Seventy years ago today, on April 16, 1953, President Dwight D. Eisenhower gave his most memorable speech. Our 34th President had only been in office for three months of what would be a two-term, eight-year presidency for America’s top World War II military general.

He delivered his speech at the American Society of Newspaper Editors meeting in Washington, D.C.

Eisenhower, who understood the devastation of nuclear war, spoke passionately about removing “the cloud of war” against the Soviet Union and warned that any country pandering for military intervention and conflict is “humanity hanging on a cross of iron.” 

The President’s words seven decades ago are as applicable today as they were then.

In honor of the anniversary of President Eisenhower’s “Cross of Iron Speech,” I post on this Lord’s Day the portion that should give pause to Congress, the President, and every citizen’s desire for military intervention in Ukraine.

“What can the world, or any nation in it, hope for if no turning is found on this dread road?

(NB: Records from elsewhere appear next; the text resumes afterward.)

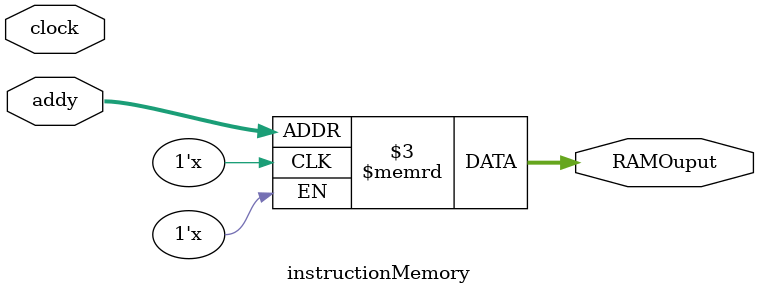
<source format=v>
module instructionMemory (addy, clock, RAMOuput);
  input [9:0] addy;
  input clock;

  output [31:0] RAMOuput;

  integer firstClock = 0;

  reg [31:0] instructionRAM [1023:0];

  always @ (posedge clock) begin
    if (firstClock == 0) begin
      // Algoritmmo a ser executado pelo processador
      firstClock <= 0;
    end
  end

  assign RAMOuput = (instructionRAM[addy]);

endmodule // Memória de instrução

</source>
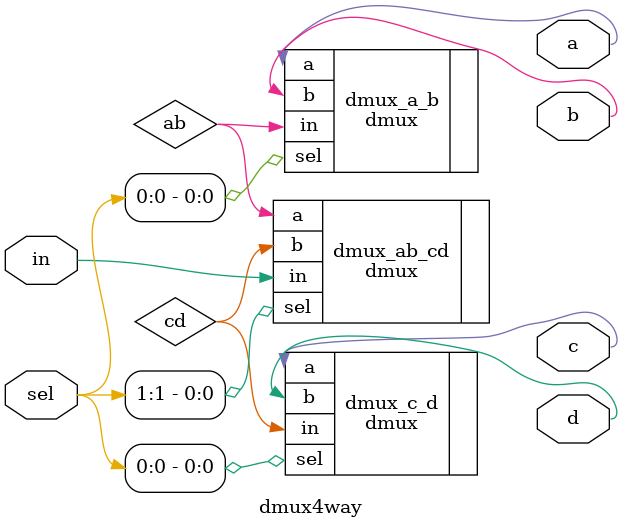
<source format=v>
module dmux4way
(
    input in,
    input [1:0] sel,
    output a,
    output b,
    output c,
    output d
);

wire ab, cd;

dmux dmux_ab_cd
(
    .in(in),
    .sel(sel[1]),
    .a(ab),
    .b(cd)
);

dmux dmux_a_b
(
    .in(ab),
    .sel(sel[0]),
    .a(a),
    .b(b)
);

dmux dmux_c_d
(
    .in(cd),
    .sel(sel[0]),
    .a(c),
    .b(d)
);

endmodule

</source>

“The worst to be feared and the best to be expected can be simply stated.

“The worst is atomic war.

“The best would be this: A life of perpetual fear and tension; a burden of arms draining the wealth and the labor of all peoples; a wasting of strength that defies the American system or the Soviet system or any system to achieve true abundance and happiness for the peoples of this earth.

“Every gun that is made, every warship launched, every rocket fired signifies, in the final sense, a theft from those who hunger and are not fed, those who are cold and are not clothed. This world in arms is not spending money alone.

“It is spending the sweat of its laborers, the genius of its scientists, the hopes of its children.

“The cost of one modern heavy bomber is this: a modern brick school in more than 30 cities.

“It is two electric power plants, each serving a town of 60,000 population.

“It is two fine, fully equipped hospitals. It is some 50 miles of concrete highway.

“We pay for a single fighter plane with a half million bushels of wheat.

“We pay for a single destroyer with new homes that could have housed more than 8,000 people.

“This, I repeat, is the best way of life to be found on the road. the world has been taking.

“This is not a way of life at all, in any true sense. Under the cloud of threatening war, it is humanity hanging from a cross of iron.

“These plain and cruel truths define the peril and point the hope that come with this spring of 1953.”

President Eisenhower’s Humanity Hanging from a Cross of Iron speech reveals the peril and the point of hope for America in the spring of 1953 and 2023.